Penn Medicine sets sights on Yelp, Twitter data to drive better patient care

Seven in every 10 Americans use social media, according to a 2017 report out of the Pew Research Center. Given the ubiquitous nature of these platforms — with up to 76 percent of users citing they check a social media platform daily — can health researchers put this emerging digital data to use?

Penn Medicine, the Philadelphia-based health system of the University of Pennsylvania, thinks so. In January 2017, the system launched the Penn Medicine Center for Digital Health, a research and operational initiative that aims to use digital data — in conjunction with patient records — to improve hospital operations and patient experience.

The Center for Digital Health grew out of the Penn Social Media & Health Innovation Lab — a research team founded in 2013 by Raina Merchant, MD, that focused on the intersection of social media and population health. Dr. Merchant, an associate professor of emergency medicine at the UPenn Perelman School of Medicine, will now serve as director of the Center for Digital Health, aided by Elissa V. Klinger, the center's assistant director.

"We're thinking more broadly about having patients tethered to the health system outside of routine clinical care, and having them monitored with sensors, apps, social media accounts — all different kinds of ways they may be generating data, which can be used in a positive way," says Ms. Klinger, a health services researcher with a background in public health.

UPenn is one of the latest health systems to examine the tie between social media and healthcare outcomes, which is a growing area of interest for many in academia and public health. In several instances, mining of Twitter data — specifically — has resulted in valuable findings about disease.
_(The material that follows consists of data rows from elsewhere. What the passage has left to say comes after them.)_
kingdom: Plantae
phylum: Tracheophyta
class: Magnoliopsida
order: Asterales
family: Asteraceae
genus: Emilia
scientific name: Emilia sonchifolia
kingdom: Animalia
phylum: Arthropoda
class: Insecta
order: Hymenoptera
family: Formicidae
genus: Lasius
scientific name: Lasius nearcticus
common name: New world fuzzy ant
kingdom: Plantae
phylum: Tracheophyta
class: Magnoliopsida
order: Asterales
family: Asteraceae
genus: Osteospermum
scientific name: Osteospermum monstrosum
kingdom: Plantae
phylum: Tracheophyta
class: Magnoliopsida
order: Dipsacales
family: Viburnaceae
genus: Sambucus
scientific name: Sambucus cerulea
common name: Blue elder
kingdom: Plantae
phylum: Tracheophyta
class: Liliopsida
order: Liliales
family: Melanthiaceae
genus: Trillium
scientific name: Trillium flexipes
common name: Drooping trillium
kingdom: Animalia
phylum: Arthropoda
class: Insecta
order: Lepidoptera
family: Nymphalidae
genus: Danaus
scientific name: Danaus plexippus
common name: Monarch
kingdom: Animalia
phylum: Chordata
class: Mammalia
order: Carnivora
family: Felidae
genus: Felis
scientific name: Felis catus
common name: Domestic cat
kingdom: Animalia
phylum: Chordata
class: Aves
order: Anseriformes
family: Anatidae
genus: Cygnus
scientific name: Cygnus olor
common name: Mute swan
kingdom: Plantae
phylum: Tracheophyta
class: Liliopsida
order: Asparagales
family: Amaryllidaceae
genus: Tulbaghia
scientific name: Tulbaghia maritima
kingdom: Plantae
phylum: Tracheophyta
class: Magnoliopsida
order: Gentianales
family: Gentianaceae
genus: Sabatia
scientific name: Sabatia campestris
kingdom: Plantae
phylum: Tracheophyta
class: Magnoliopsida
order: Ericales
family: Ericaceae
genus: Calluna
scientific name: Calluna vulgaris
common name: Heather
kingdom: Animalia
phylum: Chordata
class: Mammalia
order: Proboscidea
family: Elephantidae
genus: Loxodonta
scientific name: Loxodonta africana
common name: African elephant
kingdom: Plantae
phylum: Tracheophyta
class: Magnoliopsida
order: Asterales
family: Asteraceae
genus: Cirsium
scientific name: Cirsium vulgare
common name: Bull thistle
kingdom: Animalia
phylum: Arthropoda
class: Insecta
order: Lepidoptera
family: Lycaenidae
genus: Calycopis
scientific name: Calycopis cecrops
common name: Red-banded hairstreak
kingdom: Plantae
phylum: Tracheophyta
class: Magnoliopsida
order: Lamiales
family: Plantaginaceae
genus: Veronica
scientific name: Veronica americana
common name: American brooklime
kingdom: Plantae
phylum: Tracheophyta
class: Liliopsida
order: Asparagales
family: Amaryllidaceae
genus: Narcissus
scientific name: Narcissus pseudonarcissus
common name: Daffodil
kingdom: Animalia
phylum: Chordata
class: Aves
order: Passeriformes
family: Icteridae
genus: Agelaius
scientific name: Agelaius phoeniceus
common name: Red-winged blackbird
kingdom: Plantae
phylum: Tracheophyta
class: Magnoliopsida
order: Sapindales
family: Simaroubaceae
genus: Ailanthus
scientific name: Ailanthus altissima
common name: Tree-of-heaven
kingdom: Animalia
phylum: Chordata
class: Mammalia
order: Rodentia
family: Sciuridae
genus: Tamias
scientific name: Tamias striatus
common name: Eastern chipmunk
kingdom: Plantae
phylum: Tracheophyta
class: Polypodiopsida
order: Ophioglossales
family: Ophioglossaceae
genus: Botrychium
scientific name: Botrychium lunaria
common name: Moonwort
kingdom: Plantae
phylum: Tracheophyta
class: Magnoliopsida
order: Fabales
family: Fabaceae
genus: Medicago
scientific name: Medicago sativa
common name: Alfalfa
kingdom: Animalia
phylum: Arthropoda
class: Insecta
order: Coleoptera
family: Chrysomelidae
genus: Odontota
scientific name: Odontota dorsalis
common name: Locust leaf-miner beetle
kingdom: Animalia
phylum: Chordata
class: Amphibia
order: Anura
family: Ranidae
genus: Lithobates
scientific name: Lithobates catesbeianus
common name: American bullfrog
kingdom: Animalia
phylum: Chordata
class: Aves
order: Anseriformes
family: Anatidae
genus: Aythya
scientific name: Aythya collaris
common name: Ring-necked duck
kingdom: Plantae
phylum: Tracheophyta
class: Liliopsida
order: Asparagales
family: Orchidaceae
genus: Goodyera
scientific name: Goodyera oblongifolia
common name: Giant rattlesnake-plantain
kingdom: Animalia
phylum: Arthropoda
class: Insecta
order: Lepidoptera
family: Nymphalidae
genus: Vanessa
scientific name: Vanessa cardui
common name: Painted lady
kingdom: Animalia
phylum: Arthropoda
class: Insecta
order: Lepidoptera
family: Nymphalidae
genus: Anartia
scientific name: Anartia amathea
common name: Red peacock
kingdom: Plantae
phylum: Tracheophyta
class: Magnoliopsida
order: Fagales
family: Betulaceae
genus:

In past research out of UPenn, a team of 12 researchers — including Dr. Merchant — analyzed a random subset of 2,500 tweets about cardiovascular disease. The study, published in JAMA Cardiology, discerned patterns in users' communication about risk factors and disease management. An unrelated study out of San Diego State University, published in the Journal of Medical Internet Research, analyzed 159,802 Tweets containing the word "flu" to investigate whether Twitter can be used for seasonal influenza surveillance.

The Center for Digital Health is currently establishing its project portfolio. The center will take on some of the Social Media & Health Innovation Lab's projects, while expanding its portfolio with new initiatives of its own. The projects span studying connections between users' Twitter behavior and disease management to enabling patients to share digital health data with their providers via the patient portal of the EMR.

One of the Center for Digital Health's main projects in the coming year is a continuation of work Dr. Merchant conducted at the Social Media & Health Innovation Lab: mining Yelp reviews from patients and caregivers to gain insight into patient experience at various hospitals.

"Patients have all sorts of things to say that aren't typically captured in HCAHPS [Hospital Consumer Assessment of Healthcare Providers and Systems] or Press Ganey surveys," Ms. Klinger says, explaining that along with reviewing their physical care, patients on Yelp frequently comment on services like hospital amenities, parking and even the staff's cultural competency. "It's this new way of capitalizing on a free data set on the web."

"For health systems and hospitals, it's a powerful tool to be able to understand what is truly happening from the patient perspective," she continues. "We get this rich, organic data set, and it's interesting to think about how we can respond to that."